Facile synthesis of morphology-controlled La:BaSnO3 for the enhancement of thermoelectric power factor

Abstract

Donor-doped BaSnO₃ (BSO) ceramics are promising n-type oxide materials for high-temperature thermoelectric applications. In the present work, nanostructured La-substituted BSO (Ba_1−xLa_xSnO₃, x = 0, 0.03, 0.05, 0.08, and 0.10) samples were prepared by the polymerization complex method and compacted by the vacuum-processed spark plasma sintering system. X-ray diffraction patterns confirmed the single-phase cubic structure of BSO for x = 0 (BSO), 0.03 (BSOLa3) and 0.05 (BSOLa5) samples.

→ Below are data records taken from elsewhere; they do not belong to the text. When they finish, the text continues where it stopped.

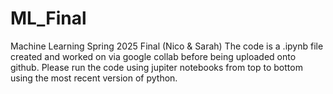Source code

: # ML_Final
Machine Learning Spring 2025 Final (Nico &amp; Sarah) 
The code is a .ipynb file created and worked on via google collab before being uploaded onto github. Please run the code using jupiter notebooks from top to bottom using the most recent version of python. 
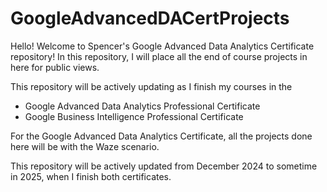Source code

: # GoogleAdvancedDACertProjects

Hello! Welcome to Spencer's Google Advanced Data Analytics Certificate repository!
In this repository, I will place all the end of course projects in here for public views. 

This repository will be actively updating as I finish my courses in the
- Google Advanced Data Analytics Professional Certificate
- Google Business Intelligence Professional Certificate

For the Google Advanced Data Analytics Certificate, all the projects done here will be with the Waze scenario. 

This repository will be actively updated from December 2024 to sometime in 2025, when I finish both certificates.
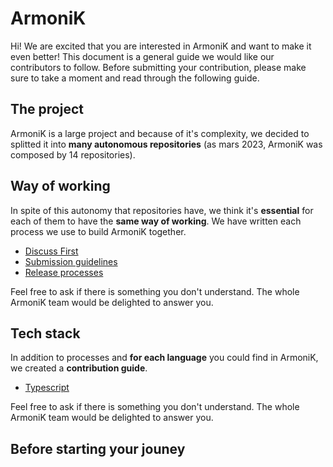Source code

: # ArmoniK

Hi! We are excited that you are interested in ArmoniK and want to make it even better! This document is a general guide we would like our contributors to follow. Before submitting your contribution, please make sure to take a moment and read through the following guide.

## The project

<!-- Add a short but comprehensive description of Armonik -->

ArmoniK is a large project and because of it's complexity, we decided to splitted it into **many autonomous repositories** (as mars 2023, ArmoniK was composed by 14 repositories).

## Way of working

In spite of this autonomy that repositories have, we think it's **essential** for each of them to have the **same way of working**. We have written each process we use to build ArmoniK together.

- [Discuss First](#-discuss-first-!)
- [Submission guidelines](#-submission-guidelines)
- [Release processes](#-release-processes)

Feel free to ask if there is something you don't understand. The whole ArmoniK team would be delighted to answer you.

## Tech stack

In addition to processes and **for each language** you could find in ArmoniK, we created a **contribution guide**.

- [Typescript](#-contributing-guide-to-typescript-projects-)

Feel free to ask if there is something you don't understand. The whole ArmoniK team would be delighted to answer you.


## Before starting your jouney

<!-- Here, we need to talk about signing the CLA and why it's important. -->
<!-- For the how, check the 1.sign-cla.md file. -->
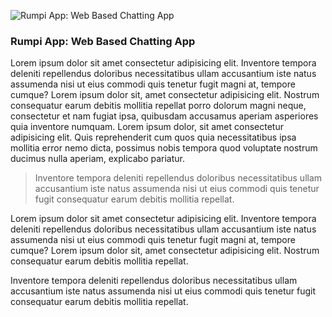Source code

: ![Rumpi App: Web Based Chatting App](/images/blog/rumpi-app-thumbnail.png)

### Rumpi App: Web Based Chatting App

Lorem ipsum dolor sit amet consectetur adipisicing elit. Inventore tempora deleniti repellendus doloribus necessitatibus ullam accusantium iste natus assumenda nisi ut eius commodi quis tenetur fugit magni at, tempore cumque? Lorem ipsum dolor sit, amet consectetur adipisicing elit. Nostrum consequatur earum debitis mollitia repellat porro dolorum magni neque, consectetur et nam fugiat ipsa, quibusdam accusamus aperiam asperiores quia inventore numquam. Lorem ipsum dolor, sit amet consectetur adipisicing elit. Quis reprehenderit cum quos quia necessitatibus ipsa mollitia error nemo dicta, possimus nobis tempora quod voluptate nostrum ducimus nulla aperiam, explicabo pariatur.

> Inventore tempora deleniti repellendus doloribus necessitatibus ullam accusantium iste natus assumenda nisi ut eius commodi quis tenetur fugit consequatur earum debitis mollitia repellat.

Lorem ipsum dolor sit amet consectetur adipisicing elit. Inventore tempora deleniti repellendus doloribus necessitatibus ullam accusantium iste natus assumenda nisi ut eius commodi quis tenetur fugit magni at, tempore cumque? Lorem ipsum dolor sit, amet consectetur adipisicing elit. Nostrum consequatur earum debitis mollitia repellat.

Inventore tempora deleniti repellendus doloribus necessitatibus ullam accusantium iste natus assumenda nisi ut eius commodi quis tenetur fugit consequatur earum debitis mollitia repellat.
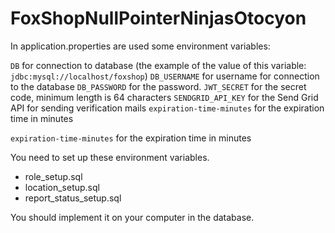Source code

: # FoxShopNullPointerNinjasOtocyon

In application.properties are used some environment variables:

`DB` for connection to database (the example of the value of this
variable: `jdbc:mysql://localhost/foxshop`)
`DB_USERNAME` for username for connection to the database
`DB_PASSWORD` for the password.
`JWT_SECRET` for the secret code, minimum length is 64 characters
`SENDGRID_API_KEY` for the Send Grid API for sending verification mails
`expiration-time-minutes` for the expiration time in minutes

`expiration-time-minutes` for the expiration time in minutes

You need to set up these environment variables.


* role_setup.sql
* location_setup.sql
* report_status_setup.sql

You should implement it on your computer in the database.

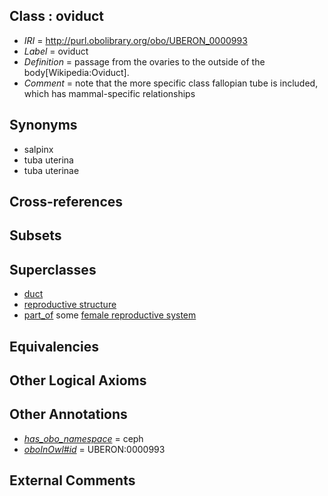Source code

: 
## Class : oviduct

 * *IRI* = http://purl.obolibrary.org/obo/UBERON_0000993
 * *Label* = oviduct
 * *Definition* = passage from the ovaries to the outside of the body[Wikipedia:Oviduct].
 * *Comment* = note that the more specific class fallopian tube is included, which has mammal-specific relationships

## Synonyms

 * salpinx
 * tuba uterina
 * tuba uterinae

## Cross-references


## Subsets


## Superclasses

 * [duct](../../UBERON/58/UBERON_0000058.md)
 * [reproductive structure](../../UBERON/56/UBERON_0005156.md)
 * [part_of](../../BFO/50/BFO_0000050.md) some [female reproductive system](../../UBERON/74/UBERON_0000474.md)

## Equivalencies


## Other Logical Axioms


## Other Annotations

 * *[has_obo_namespace](../../ce/oboInOwl#hasOBONamespace.md)* = ceph
 * *[oboInOwl#id](../../id/oboInOwl#id.md)* = UBERON:0000993

## External Comments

A secondary phase of La₂Sn₂O₇ was observed in the sample with x = 0.08 (BSOLa8) and 0.10 (BSOLa10) in addition to the cubic structure of BSO. The high-resolution transmission electron microscopy images confirmed the cubic morphology of the sample and the effect of La substitution revealed the morphology of grain size variations. The chemical valence states of Ba, La, Sn and O were confirmed by X-ray photoelectron spectroscopy (XPS). Density functional theory calculations of band structure confirmed that the Sn 5s orbital majorly contributed for the conduction mechanism with the partial inclusion of the La 5d near the Fermi energy for the La-substituted BSO. The theoretical study and XPS results revealed that the substitution of La atom for Ba atom effectively shifted the position of the Fermi level (E_F) toward the conduction band minimum. From O 1s spectra of the samples, oxygen-vacancy related peaks were detected for each sample. The carrier concentration of BSO increased from 1.2 × 10¹⁹ to 3.7 × 10¹⁹ cm⁻³ when the La content was increased from x = 0.05 to 0.10. The addition of La³⁺ atoms enhanced the electrical conductivity of BSO. A high Seebeck coefficient of −58.5 μV K⁻¹ was achieved for BSOLa5 at 573 K. The electrical conductivity of BSOLa5 was 1.19 × 10³ S m⁻¹, which was relatively higher than that of BSOLa10 La-substituted BSO (1.03 × 10³ S m⁻¹). The BSOLa5 La-substituted BSO sample showed highest power factor of 4.07 μW m⁻¹ K⁻².